No company policy should condone the use of Twitter as a place for spin.
Spin – where one thing is said to mask something else – is the language of deceit. It involves cover-up and falsehood if not out and out lies. On Twitter, it’s very, very easy for spin to be used as a day-to-day tool.
Spin is not commercially efficient or effective in the long run. Company Policy should specifically and explicitly prohibit it. Especially on Twitter.
So here’s why PR people should not tweet: the Press Release and the PR Stunt are the stock in trade of the PR profession. Both widely derided by consumers, media and society as a whole, as the tools of spin. So the people who produce these materials, who think in the way required to create those materials, are often not the right people to Tweet on behalf of a Corporation.
The worst example is the anonymous, cheery tweet, written in the first-person voice, pretending to be “from the Company” but with no clue of the provenance or author. It should be banned.

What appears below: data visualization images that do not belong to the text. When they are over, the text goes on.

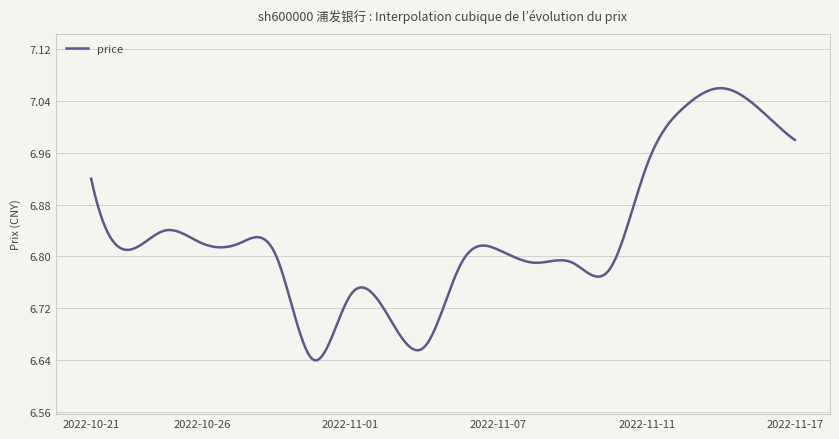

What is the difference between the maximum and minimum values?

0.4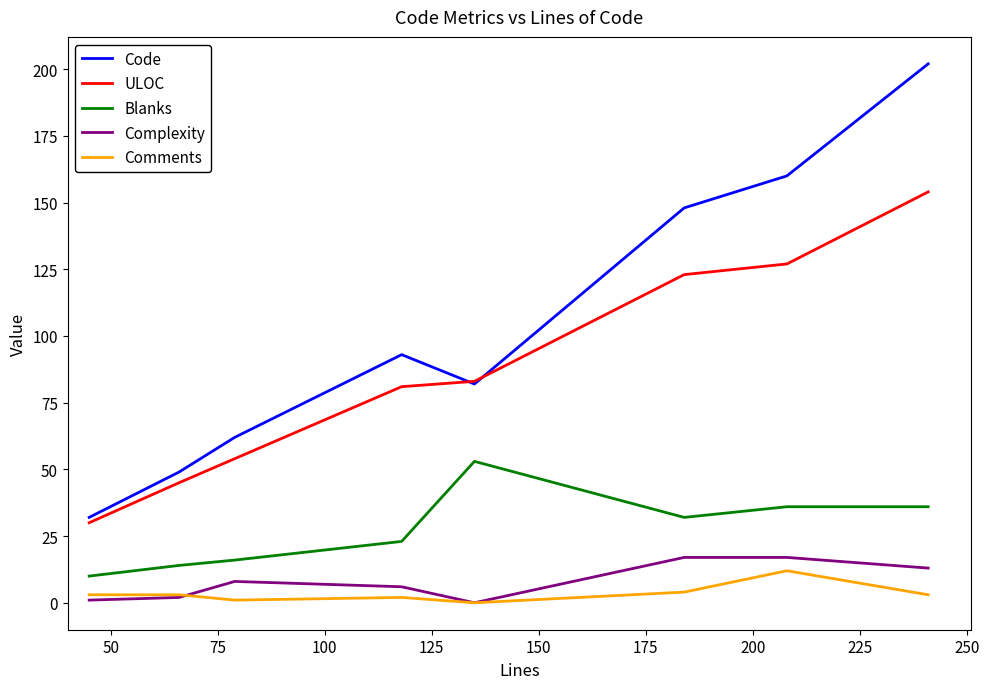

What is the greatest value displayed?

202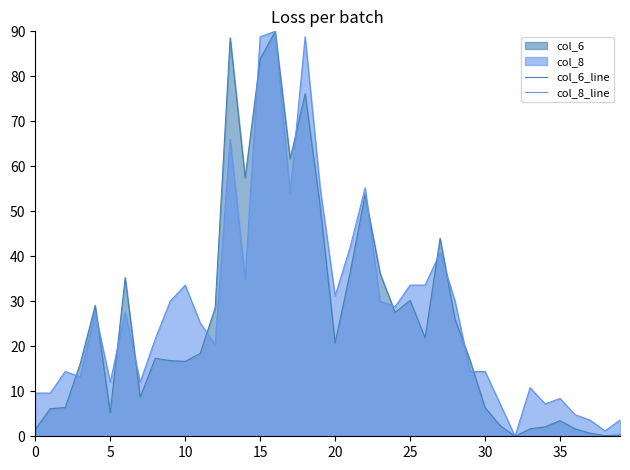

True or false: col_8_line has a value of 8.7 at 20.

False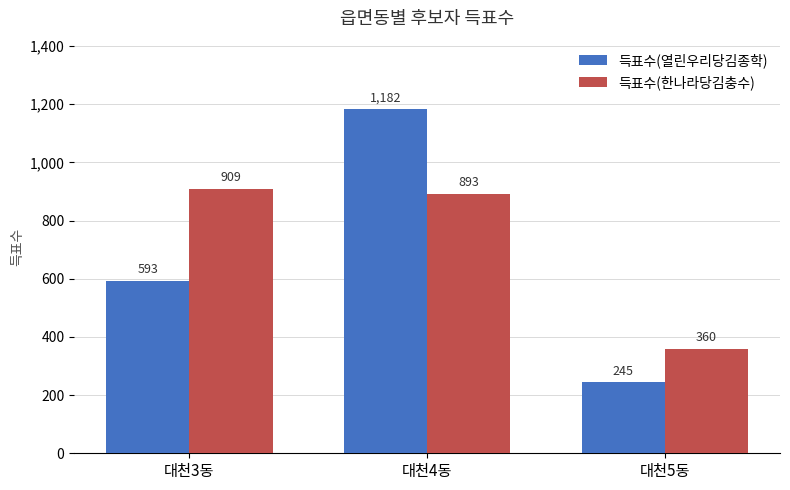

Read the 득표수(한나라당김충수) value at 대천5동.

360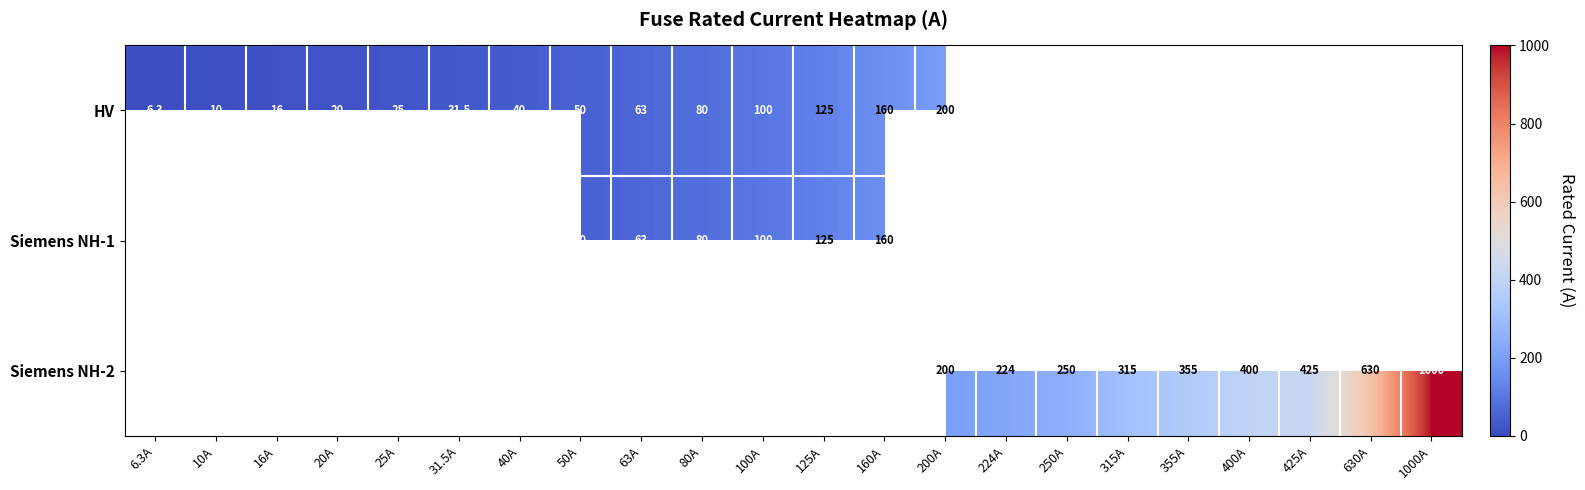

The value of HV at 160A is 160.0. True or false?

True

Twitter is a place where the extremes of trivia and truth thrive. Trivia (fun, entertainment, carefree abandon, humour – some abuse – entertainment, chatter, discourse, titilation, interest etc etc etc) and Truth (real opinions, unfiltered information, breaking news, honest and unique insight, new knowledge). Companies should merrily join in both Trivia and Truth, but should ruthlessly eliminate that nasty middle ground of spin.